Natural Gas: No Heating This Summer

The natural gas market rallied throughout the week, but the increase was met with resistance, as the low temperatures across the US and Europe made the first signs of spring that came up. Nonetheless, there was an increased demand this winter, as it was unusually cold this year. Combined with the decreasing gas supply, the prices, therefore, increased rapidly. For example, the production at the Waha-hub, which is a pumping hub in the Permian Basin, located within the Mid-Continental oil field, became so expensive that the price rose to $206 per million British thermal units on 16th February. This was the highest since 1995.

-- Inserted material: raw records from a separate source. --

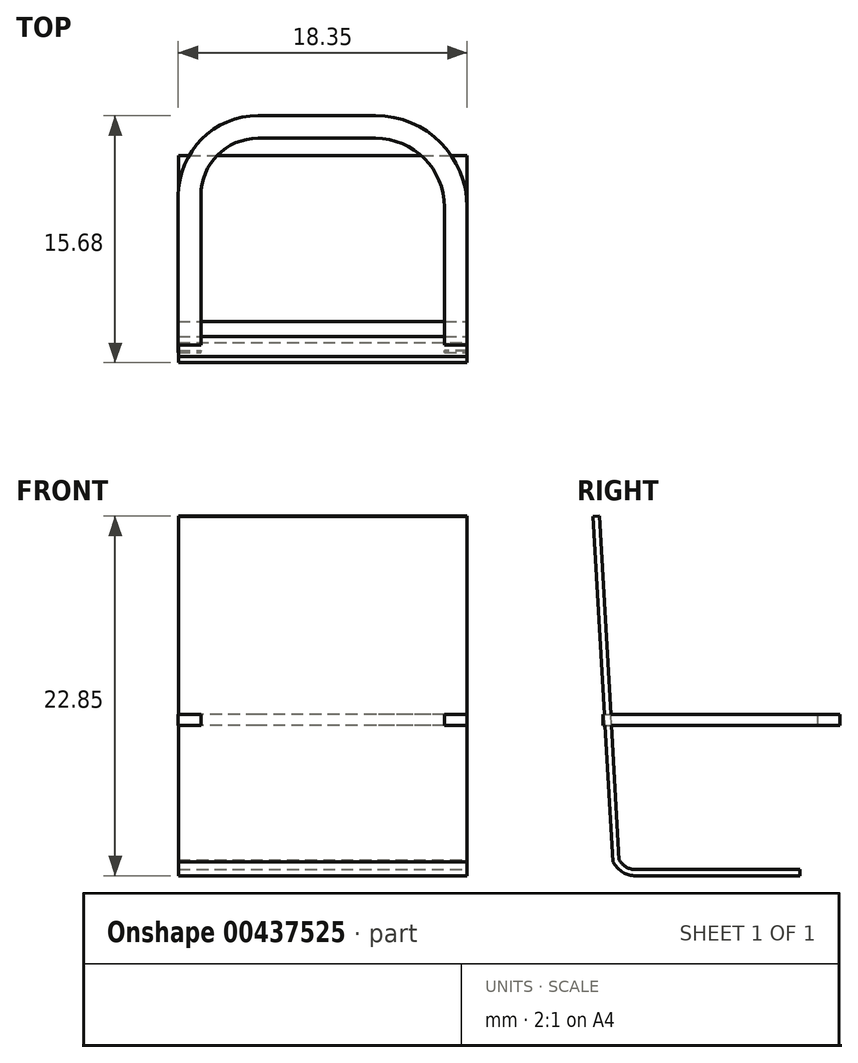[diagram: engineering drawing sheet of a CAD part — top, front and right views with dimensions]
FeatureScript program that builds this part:
annotation { "Feature Type Name" : "Feature", "Feature Type Description" : "" }
export const myFeature = defineFeature(function(context is Context, id is Id, definition is map)
    precondition{}
    {
        {
            var Q0;
            Q0=qCreatedBy(makeId("Top.planeOp"),FACE);
            var sketch = newSketch(context, id + "F0", { "sketchPlane" : qUnion([Q0])});
            skLineSegment(sketch, "E0.top", {"start": v(-5.8, 15.04) * mm, "end": v(-13.28, 15.04) * mm});
            skLineSegment(sketch, "E0.left", {"start": v(0, 0) * mm, "end": v(0, 9.23) * mm});
            skLineSegment(sketch, "E0.right", {"start": v(-18.35, 0) * mm, "end": v(-18.35, 9.97) * mm});
            skPoint(sketch, "E1.visualSharp", {"position": v(-18.35, 15.04) * mm});
            skArc(sketch, "E1.filletArc", {"start": v(-13.28, 15.04) * mm, "mid": v(-16.86, 13.56) * mm, "end": v(-18.35, 9.97) * mm});
            skPoint(sketch, "E2.visualSharp", {"position": v(0, 15.04) * mm});
            skArc(sketch, "E2.filletArc", {"start": v(0, 9.23) * mm, "mid": v(-1.7, 13.34) * mm, "end": v(-5.8, 15.04) * mm});
            skLineSegment(sketch, "E3.0", {"start": v(-1.44, 0) * mm, "end": v(-1.44, 9.23) * mm});
            skLineSegment(sketch, "E3.1", {"start": v(-16.91, 0) * mm, "end": v(-16.91, 9.97) * mm});
            skArc(sketch, "E3.2", {"start": v(-13.28, 13.6) * mm, "mid": v(-15.85, 12.54) * mm, "end": v(-16.91, 9.97) * mm});
            skLineSegment(sketch, "E3.3", {"start": v(-5.8, 13.6) * mm, "end": v(-13.28, 13.6) * mm});
            skArc(sketch, "E3.4", {"start": v(-1.44, 9.23) * mm, "mid": v(-2.72, 12.32) * mm, "end": v(-5.8, 13.6) * mm});
            skLineSegment(sketch, "E4", {"start": v(-18.35, 0) * mm, "end": v(-16.91, 0) * mm});
            skLineSegment(sketch, "E5", {"start": v(-1.44, 0) * mm, "end": v(0, 0) * mm});
            skSolve(sketch);
        }
        {
            var Q0;
            Q0=qCreatedBy(makeId("Right.planeOp"),FACE);
            var sketch = newSketch(context, id + "F1", { "sketchPlane" : qUnion([Q0])});
            skLineSegment(sketch, "E6", {"start": v(-0.64, 13.28) * mm, "end": v(0.63, -8.66) * mm});
            skArc(sketch, "E7", {"start": v(0.63, -8.66) * mm, "mid": v(1.18, -9.28) * mm, "end": v(1.96, -9.55) * mm});
            skLineSegment(sketch, "E8", {"start": v(1.96, -9.55) * mm, "end": v(10.39, -9.55) * mm});
            skLineSegment(sketch, "E9.0", {"start": v(1.97, -9.15) * mm, "end": v(10.39, -9.15) * mm});
            skArc(sketch, "E9.1", {"start": v(1.02, -8.55) * mm, "mid": v(1.42, -8.97) * mm, "end": v(1.97, -9.15) * mm});
            skLineSegment(sketch, "E9.2", {"start": v(-0.24, 13.3) * mm, "end": v(1.02, -8.55) * mm});
            skLineSegment(sketch, "E10", {"start": v(10.39, -9.15) * mm, "end": v(10.39, -9.55) * mm});
            skLineSegment(sketch, "E11", {"start": v(-0.64, 13.28) * mm, "end": v(-0.24, 13.3) * mm});
            skSolve(sketch);
        }
        {
            var Q0;
            Q0 = qSketchRegion(id + "F1", true);
            extrude(context, id + "F2", {"entities" : qUnion([Q0]), "oppositeDirection" : true, "depth" : 1.65 * mm});
        }
        {
            var Q0;
            Q0=makeQuery(id+"F0.imprint","IMPRINT",FACE,{"disambiguationData":[TD([[makeQuery(id+"F0.imprint","IMPRINT",EDGE,{"derivedFrom":sQuery(id+"F0.wireOp",EDGE,"E0.top")}),1.0]])]});
            extrude(context, id + "F3", {"entities" : qUnion([Q0]), "operationType" : NewBodyOperationType.ADD, "depth" : 0.71 * mm});
        }
        {
            var Q0;
            Q0=makeQuery(id+"F2.opExtrude","CAP_FACE",FACE,{"disambiguationData":[OSD([sQuery(id+"F1.wireOp",EDGE,"E6"),sQuery(id+"F1.wireOp",EDGE,"E7"),sQuery(id+"F1.wireOp",EDGE,"E8"),sQuery(id+"F1.wireOp",EDGE,"E9.0"),sQuery(id+"F1.wireOp",EDGE,"E9.1"),sQuery(id+"F1.wireOp",EDGE,"E9.2"),sQuery(id+"F1.wireOp",EDGE,"E10"),sQuery(id+"F1.wireOp",EDGE,"E11")])],"isStart":false});
            extrude(context, id + "F4", {"entities" : qUnion([Q0]), "operationType" : NewBodyOperationType.ADD, "depth" : 16.7 * mm});
        }
        {
            var Q0;
            {var subQ0=sQuery(id+"F1.wireOp",EDGE,"E10");Q0=makeQuery(id+"F4.boolean.opBoolean","MERGE",FACE,{"derivedFrom":[makeQuery(id+"F2.opExtrude","SWEPT_FACE",FACE,{"disambiguationData":[OSD([subQ0])]}),makeQuery(id+"F4.opExtrude","SWEPT_FACE",FACE,{"disambiguationData":[OSD([subQ0])]})]});}
            extrude(context, id + "F5", {"entities" : qUnion([Q0]), "operationType" : NewBodyOperationType.ADD, "depth" : 2.1 * mm});
        }
    });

In the end, the prices dropped, and this week the market started with a minus. The most critical support line remains at $2.734. Below that level, we expect the prices to decline to $2.30 and even $2.00. From a technical perspective, as long as we don't breach that support line at $2.734, we need to expect higher prices. From a fundamental standpoint, we should bear in mind that spring is approaching, which means that the demand for heating, hence, natural gas should decline.

Natural Gas 1Day chart

(Click on image to enlarge)

To summarize, the price for natural gas is ready to tackle $3.40 if we argue from a purely technical perspective. However, the market has not fully convinced us, and fundamentally, the market will not be able to get rid of the oversupply in contrast to the longer-term sinking demand. Accordingly, the alternative scenario that aims at $2.00, with its 38% probability, remains a considerable possibility.